[Collected data]

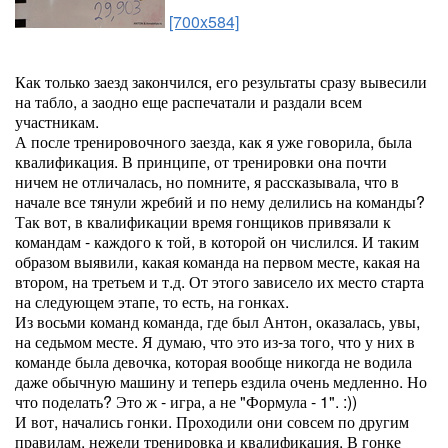
[700x584]
Как только заезд закончился, его результаты сразу вывесили
на табло, а заодно еще распечатали и раздали всем
участникам.
А после тренировочного заезда, как я уже говорила, была
квалификация. В принципе, от тренировки она почти
ничем не отличалась, но помните, я рассказывала, что в
начале все тянули жребий и по нему делились на команды?
Так вот, в квалификации время гонщиков привязали к
командам - каждого к той, в которой он числился. И таким
образом выявили, какая команда на первом месте, какая на
втором, на третьем и т.д. От этого зависело их место старта
на следующем этапе, то есть, на гонках.
Из восьми команд команда, где был Антон, оказалась, увы,
на седьмом месте. Я думаю, что это из-за того, что у них в
команде была девочка, которая вообще никогда не водила
даже обычную машину и теперь ездила очень медленно. Но
что поделать? Это ж - игра, а не "Формула - 1". :))
И вот, начались гонки. Проходили они совсем по другим
правилам, нежели тренировка и квалификация. В гонке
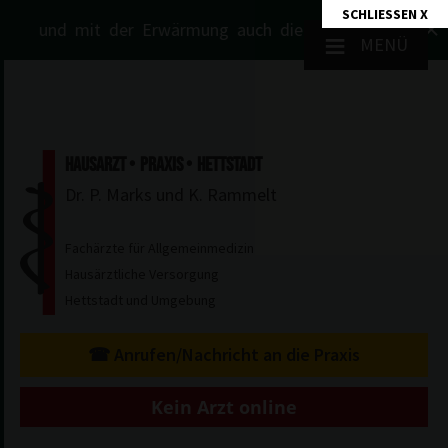
SCHLIESSEN X
 da und mit der Erwärmung auch die Zecken in Wald auf W
≡
MENÜ
HAUSARZT
PRAXIS
HETTSTADT
Dr. P. Marks und K. Rammelt
Fachärzte für Allgemeinmedizin
Hausärztliche Versorgung
Hettstadt und Umgebung
☎ Anrufen/Nachricht an die Praxis
Kein Arzt online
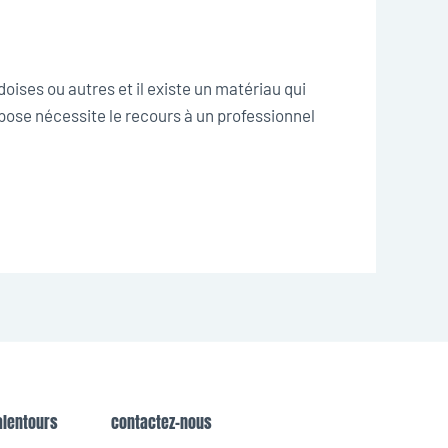
doises ou autres et il existe un matériau qui
a pose nécessite le recours à un professionnel
alentours
contactez-nous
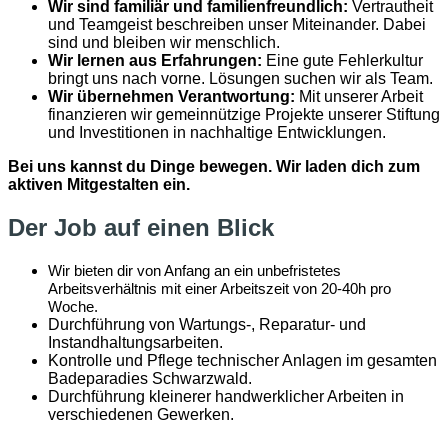
Wir sind familiär und familienfreundlich:
Vertrautheit
und Teamgeist beschreiben unser Miteinander. Dabei
sind und bleiben wir menschlich.
Wir lernen aus Erfahrungen:
Eine gute Fehlerkultur
bringt uns nach vorne. Lösungen suchen wir als Team.
Wir übernehmen Verantwortung:
Mit unserer Arbeit
finanzieren wir gemeinnützige Projekte unserer Stiftung
und Investitionen in nachhaltige Entwicklungen.
Bei uns kannst du Dinge bewegen. Wir laden dich zum
aktiven Mitgestalten ein.
Der Job auf einen Blick
Wir bieten dir von Anfang an ein unbefristetes
Arbeitsverhältnis mit einer Arbeitszeit von 20-40h pro
Woche.
Durchführung von Wartungs-, Reparatur- und
Instandhaltungsarbeiten.
Kontrolle und Pflege technischer Anlagen im gesamten
Badeparadies Schwarzwald.
Durchführung kleinerer handwerklicher Arbeiten in
verschiedenen Gewerken.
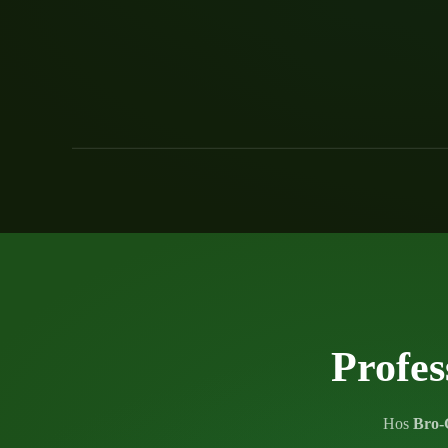
Profes
Hos
Bro-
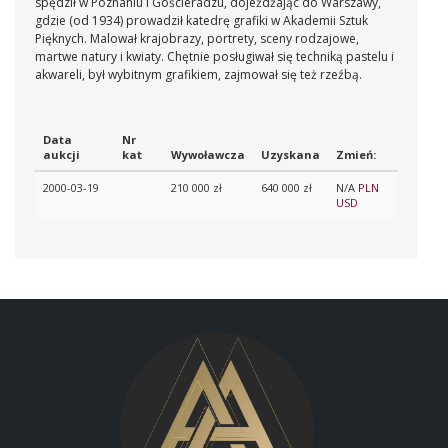
spędził w Poznaniu i Gościeradzu, dojeżdżając do Warszawy,
gdzie (od 1934) prowadził katedrę grafiki w Akademii Sztuk
Pięknych. Malował krajobrazy, portrety, sceny rodzajowe,
martwe natury i kwiaty. Chętnie posługiwał się techniką pastelu i
akwareli, był wybitnym grafikiem, zajmował się też rzeźbą.
Data
Nr
aukcji
kat
Wywoławcza
Uzyskana
Zmień:
2000-03-19
210 000 zł
640 000 zł
N/A
PLN
USD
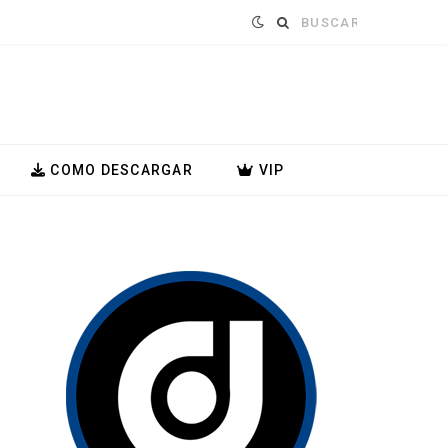
Buscar:
COMO DESCARGAR
VIP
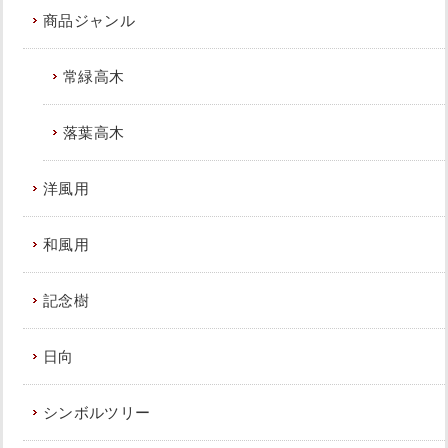
商品ジャンル
常緑高木
落葉高木
洋風用
和風用
記念樹
日向
シンボルツリー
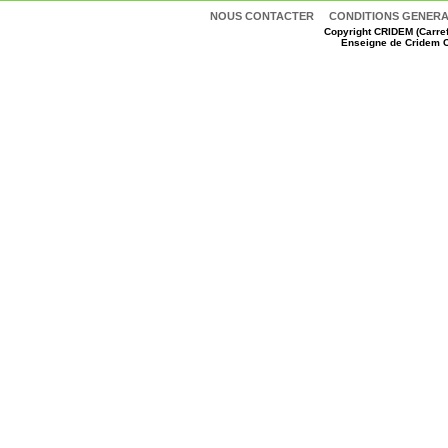
NOUS CONTACTER
CONDITIONS GENERAL
Copyright
CRIDEM (Carref
Enseigne de Cridem C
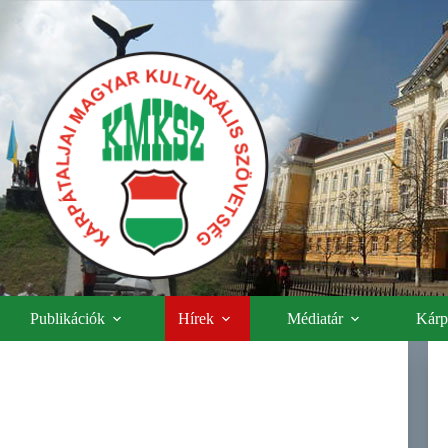
Publikációk
Hírek
Médiatár
Kárpá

Prompt: From the records above, copy only the lines running from the line holding "команде была девочка, которая" through the line holding "Durchführung von Wartungs-, Reparatur- und", with no pictures.

Exercise result:
команде была девочка, которая вообще никогда не водила
даже обычную машину и теперь ездила очень медленно. Но
что поделать? Это ж - игра, а не "Формула - 1". :))
И вот, начались гонки. Проходили они совсем по другим
правилам, нежели тренировка и квалификация. В гонке
SCHLIESSEN X
 da und mit der Erwärmung auch die Zecken in Wald auf W
≡
MENÜ
HAUSARZT
PRAXIS
HETTSTADT
Dr. P. Marks und K. Rammelt
Fachärzte für Allgemeinmedizin
Hausärztliche Versorgung
Hettstadt und Umgebung
☎ Anrufen/Nachricht an die Praxis
Kein Arzt online
doises ou autres et il existe un matériau qui
a pose nécessite le recours à un professionnel
alentours
contactez-nous
Wir sind familiär und familienfreundlich:
Vertrautheit
und Teamgeist beschreiben unser Miteinander. Dabei
sind und bleiben wir menschlich.
Wir lernen aus Erfahrungen:
Eine gute Fehlerkultur
bringt uns nach vorne. Lösungen suchen wir als Team.
Wir übernehmen Verantwortung:
Mit unserer Arbeit
finanzieren wir gemeinnützige Projekte unserer Stiftung
und Investitionen in nachhaltige Entwicklungen.
Bei uns kannst du Dinge bewegen. Wir laden dich zum
aktiven Mitgestalten ein.
Der Job auf einen Blick
Wir bieten dir von Anfang an ein unbefristetes
Arbeitsverhältnis mit einer Arbeitszeit von 20-40h pro
Woche.
Durchführung von Wartungs-, Reparatur- und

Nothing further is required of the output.